═════ Supplied records

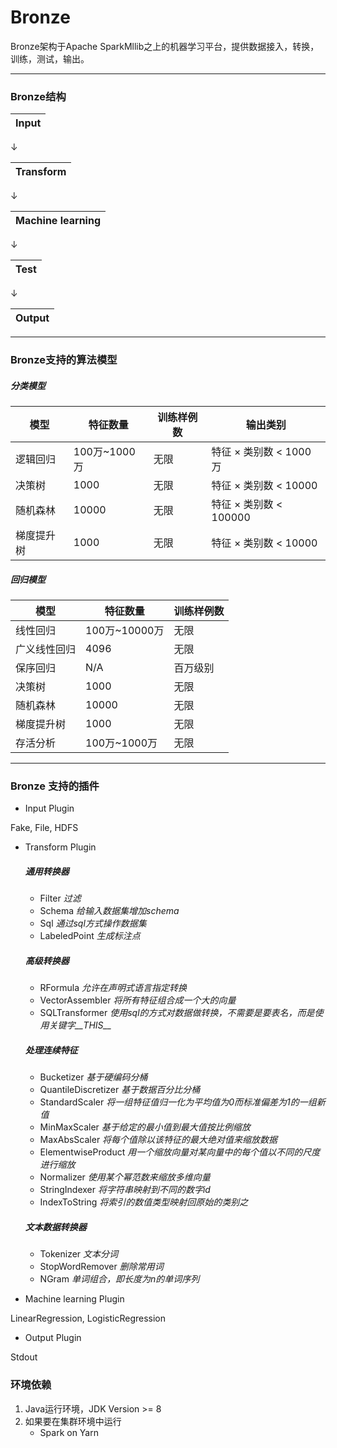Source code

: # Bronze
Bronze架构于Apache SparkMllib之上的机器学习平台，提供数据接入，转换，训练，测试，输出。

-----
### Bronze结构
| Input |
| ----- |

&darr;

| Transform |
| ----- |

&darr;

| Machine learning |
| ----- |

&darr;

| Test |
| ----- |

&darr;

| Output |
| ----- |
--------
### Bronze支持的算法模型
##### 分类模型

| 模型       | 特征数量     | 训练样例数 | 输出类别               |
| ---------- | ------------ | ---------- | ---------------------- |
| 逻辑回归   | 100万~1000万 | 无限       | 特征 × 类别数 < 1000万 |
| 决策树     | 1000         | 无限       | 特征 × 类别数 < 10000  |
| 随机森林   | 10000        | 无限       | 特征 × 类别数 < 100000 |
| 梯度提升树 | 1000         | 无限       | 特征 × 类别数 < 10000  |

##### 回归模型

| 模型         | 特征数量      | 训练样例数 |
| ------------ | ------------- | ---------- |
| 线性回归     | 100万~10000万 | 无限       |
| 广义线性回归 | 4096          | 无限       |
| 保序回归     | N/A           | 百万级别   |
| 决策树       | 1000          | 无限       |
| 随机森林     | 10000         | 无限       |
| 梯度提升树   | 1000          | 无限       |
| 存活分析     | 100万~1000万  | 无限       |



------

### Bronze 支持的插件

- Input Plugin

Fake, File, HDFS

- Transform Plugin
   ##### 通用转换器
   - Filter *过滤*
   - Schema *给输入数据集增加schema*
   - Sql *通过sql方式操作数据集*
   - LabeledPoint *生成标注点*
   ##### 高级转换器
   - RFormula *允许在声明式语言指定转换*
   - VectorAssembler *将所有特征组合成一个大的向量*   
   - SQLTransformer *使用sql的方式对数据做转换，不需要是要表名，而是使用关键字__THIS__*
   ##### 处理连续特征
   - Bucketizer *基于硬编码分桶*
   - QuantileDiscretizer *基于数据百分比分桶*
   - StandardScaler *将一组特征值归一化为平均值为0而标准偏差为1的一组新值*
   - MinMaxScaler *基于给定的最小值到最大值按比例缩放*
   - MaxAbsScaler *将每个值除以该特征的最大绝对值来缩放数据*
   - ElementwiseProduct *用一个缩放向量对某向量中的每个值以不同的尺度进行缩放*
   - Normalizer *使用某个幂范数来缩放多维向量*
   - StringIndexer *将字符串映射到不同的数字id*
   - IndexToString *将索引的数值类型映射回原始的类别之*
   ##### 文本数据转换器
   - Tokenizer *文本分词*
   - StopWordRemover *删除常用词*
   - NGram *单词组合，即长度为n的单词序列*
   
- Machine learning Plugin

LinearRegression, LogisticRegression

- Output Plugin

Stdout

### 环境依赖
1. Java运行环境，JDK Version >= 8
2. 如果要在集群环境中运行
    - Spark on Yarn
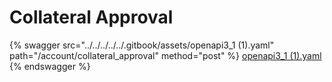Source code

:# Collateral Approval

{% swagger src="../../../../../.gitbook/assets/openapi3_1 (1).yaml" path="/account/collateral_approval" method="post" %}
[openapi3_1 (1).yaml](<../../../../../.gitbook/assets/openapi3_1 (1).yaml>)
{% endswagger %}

══════════
═════ Supplied records

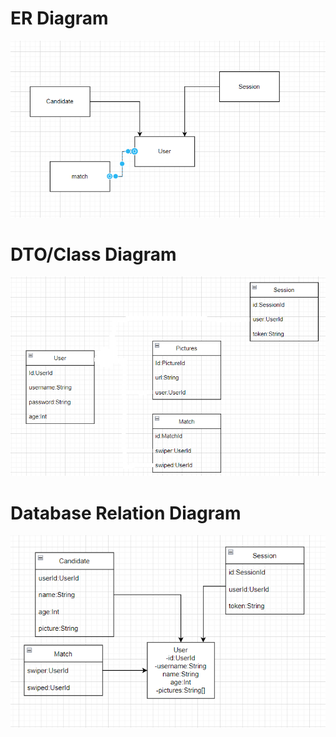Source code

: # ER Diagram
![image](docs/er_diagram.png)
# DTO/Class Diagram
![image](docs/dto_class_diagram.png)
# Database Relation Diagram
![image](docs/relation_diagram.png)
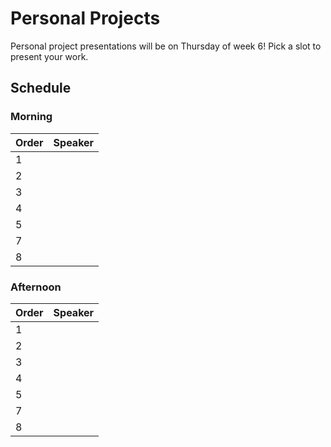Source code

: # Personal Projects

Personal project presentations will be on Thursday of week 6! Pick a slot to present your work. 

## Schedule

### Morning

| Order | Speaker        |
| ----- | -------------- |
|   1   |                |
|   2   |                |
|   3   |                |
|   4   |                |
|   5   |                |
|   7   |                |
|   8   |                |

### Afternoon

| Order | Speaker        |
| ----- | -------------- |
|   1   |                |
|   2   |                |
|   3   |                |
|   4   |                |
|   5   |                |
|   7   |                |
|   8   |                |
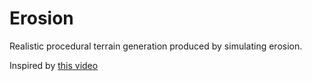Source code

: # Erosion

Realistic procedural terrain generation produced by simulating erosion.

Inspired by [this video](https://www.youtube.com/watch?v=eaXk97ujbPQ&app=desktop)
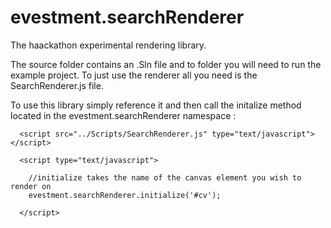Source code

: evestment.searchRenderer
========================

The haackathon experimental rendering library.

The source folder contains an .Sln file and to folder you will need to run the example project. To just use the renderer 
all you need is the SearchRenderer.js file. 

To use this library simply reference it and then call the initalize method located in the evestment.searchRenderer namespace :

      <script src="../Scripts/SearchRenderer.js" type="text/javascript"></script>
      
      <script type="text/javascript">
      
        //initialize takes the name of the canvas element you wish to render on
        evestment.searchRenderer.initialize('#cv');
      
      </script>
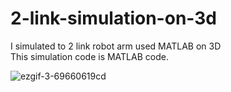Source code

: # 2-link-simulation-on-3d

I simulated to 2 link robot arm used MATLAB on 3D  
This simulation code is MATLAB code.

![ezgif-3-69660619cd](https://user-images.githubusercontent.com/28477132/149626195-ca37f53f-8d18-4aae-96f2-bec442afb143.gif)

══════════
═════ Supplied records

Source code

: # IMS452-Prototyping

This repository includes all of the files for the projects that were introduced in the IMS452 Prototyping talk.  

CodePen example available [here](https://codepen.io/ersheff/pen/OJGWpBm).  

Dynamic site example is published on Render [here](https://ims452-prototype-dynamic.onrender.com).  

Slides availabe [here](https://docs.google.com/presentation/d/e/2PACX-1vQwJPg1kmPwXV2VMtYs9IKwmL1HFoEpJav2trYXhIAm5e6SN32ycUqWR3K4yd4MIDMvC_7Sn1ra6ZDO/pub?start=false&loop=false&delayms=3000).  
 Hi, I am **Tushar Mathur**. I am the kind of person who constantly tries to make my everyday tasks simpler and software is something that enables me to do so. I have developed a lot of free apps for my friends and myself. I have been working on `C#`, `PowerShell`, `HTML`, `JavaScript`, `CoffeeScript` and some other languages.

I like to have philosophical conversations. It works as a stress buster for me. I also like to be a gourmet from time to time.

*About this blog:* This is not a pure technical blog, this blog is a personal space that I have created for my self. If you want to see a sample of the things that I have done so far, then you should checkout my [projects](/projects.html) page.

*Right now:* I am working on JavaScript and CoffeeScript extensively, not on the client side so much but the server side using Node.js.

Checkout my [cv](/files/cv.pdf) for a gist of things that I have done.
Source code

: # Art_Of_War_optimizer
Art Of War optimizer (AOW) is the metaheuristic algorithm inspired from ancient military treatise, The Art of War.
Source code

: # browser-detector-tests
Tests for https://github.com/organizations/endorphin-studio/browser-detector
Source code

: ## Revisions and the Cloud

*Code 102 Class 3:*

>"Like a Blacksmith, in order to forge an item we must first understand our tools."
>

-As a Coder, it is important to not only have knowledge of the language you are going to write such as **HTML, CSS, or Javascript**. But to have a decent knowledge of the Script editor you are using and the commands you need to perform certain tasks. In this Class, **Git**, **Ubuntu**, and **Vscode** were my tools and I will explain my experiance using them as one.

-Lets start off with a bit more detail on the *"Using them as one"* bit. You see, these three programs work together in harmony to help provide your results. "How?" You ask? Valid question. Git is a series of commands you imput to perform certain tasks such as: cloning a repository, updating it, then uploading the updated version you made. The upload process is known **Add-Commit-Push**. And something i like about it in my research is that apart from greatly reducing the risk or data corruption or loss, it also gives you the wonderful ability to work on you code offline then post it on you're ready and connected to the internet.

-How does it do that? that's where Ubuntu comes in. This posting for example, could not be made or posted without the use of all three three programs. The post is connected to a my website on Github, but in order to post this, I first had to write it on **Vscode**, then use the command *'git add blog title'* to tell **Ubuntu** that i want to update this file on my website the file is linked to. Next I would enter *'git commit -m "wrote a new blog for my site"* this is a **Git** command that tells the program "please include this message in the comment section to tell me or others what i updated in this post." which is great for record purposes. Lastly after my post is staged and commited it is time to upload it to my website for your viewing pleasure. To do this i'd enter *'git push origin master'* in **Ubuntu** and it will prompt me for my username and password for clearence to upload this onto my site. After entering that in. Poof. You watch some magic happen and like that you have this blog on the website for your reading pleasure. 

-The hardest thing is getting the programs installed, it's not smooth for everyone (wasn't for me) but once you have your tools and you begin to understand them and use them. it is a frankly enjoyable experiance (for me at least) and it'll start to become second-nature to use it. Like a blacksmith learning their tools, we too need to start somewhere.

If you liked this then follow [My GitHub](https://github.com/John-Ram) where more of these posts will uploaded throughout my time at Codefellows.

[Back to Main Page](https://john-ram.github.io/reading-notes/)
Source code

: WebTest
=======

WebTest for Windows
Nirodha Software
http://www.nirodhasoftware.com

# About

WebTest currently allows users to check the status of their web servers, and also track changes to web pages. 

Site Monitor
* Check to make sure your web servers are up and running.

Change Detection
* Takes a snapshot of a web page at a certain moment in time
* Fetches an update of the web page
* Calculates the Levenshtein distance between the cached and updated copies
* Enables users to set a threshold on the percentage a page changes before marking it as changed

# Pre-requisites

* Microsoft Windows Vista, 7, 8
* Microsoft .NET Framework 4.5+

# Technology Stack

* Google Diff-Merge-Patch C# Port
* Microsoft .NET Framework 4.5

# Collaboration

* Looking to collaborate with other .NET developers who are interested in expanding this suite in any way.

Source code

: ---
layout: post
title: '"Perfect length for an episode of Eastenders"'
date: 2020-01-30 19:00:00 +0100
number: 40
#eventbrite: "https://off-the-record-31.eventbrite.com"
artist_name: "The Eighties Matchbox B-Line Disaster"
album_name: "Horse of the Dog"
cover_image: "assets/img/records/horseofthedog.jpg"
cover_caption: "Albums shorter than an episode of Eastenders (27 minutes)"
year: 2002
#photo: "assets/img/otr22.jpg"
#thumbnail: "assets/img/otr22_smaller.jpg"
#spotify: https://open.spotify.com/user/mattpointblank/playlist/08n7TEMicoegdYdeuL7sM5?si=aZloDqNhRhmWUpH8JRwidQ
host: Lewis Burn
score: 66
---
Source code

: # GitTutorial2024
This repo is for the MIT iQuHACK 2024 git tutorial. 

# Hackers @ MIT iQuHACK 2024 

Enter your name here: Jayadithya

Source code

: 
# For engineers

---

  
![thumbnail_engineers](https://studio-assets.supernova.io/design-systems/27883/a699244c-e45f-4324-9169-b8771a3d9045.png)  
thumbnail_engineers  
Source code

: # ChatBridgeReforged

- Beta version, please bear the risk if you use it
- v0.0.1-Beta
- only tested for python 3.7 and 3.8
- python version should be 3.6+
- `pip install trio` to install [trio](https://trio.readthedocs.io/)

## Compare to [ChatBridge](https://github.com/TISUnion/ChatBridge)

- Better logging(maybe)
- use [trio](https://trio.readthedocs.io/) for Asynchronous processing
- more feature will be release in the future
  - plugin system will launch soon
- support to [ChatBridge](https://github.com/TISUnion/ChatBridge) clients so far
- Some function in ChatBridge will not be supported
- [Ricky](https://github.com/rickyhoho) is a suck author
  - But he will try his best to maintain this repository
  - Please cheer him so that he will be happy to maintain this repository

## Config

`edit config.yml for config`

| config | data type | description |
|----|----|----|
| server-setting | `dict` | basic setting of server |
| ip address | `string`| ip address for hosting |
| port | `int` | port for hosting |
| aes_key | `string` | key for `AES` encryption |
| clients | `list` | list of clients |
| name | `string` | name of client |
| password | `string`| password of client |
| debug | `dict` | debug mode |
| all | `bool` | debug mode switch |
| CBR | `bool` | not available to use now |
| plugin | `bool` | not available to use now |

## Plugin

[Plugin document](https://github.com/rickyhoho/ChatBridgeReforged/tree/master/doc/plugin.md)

══════════

*Work item*
Only the lines from the one containing "This repository includes" through the one containing "Hi, I am **Tushar" are to be retyped, both boundary lines included, with no other material.

*Solution to this task*
This repository includes all of the files for the projects that were introduced in the IMS452 Prototyping talk.  

CodePen example available [here](https://codepen.io/ersheff/pen/OJGWpBm).  

Dynamic site example is published on Render [here](https://ims452-prototype-dynamic.onrender.com).  

Slides availabe [here](https://docs.google.com/presentation/d/e/2PACX-1vQwJPg1kmPwXV2VMtYs9IKwmL1HFoEpJav2trYXhIAm5e6SN32ycUqWR3K4yd4MIDMvC_7Sn1ra6ZDO/pub?start=false&loop=false&delayms=3000).  
 Hi, I am **Tushar Mathur**. I am the kind of person who constantly tries to make my everyday tasks simpler and software is something that enables me to do so. I have developed a lot of free apps for my friends and myself. I have been working on `C#`, `PowerShell`, `HTML`, `JavaScript`, `CoffeeScript` and some other languages.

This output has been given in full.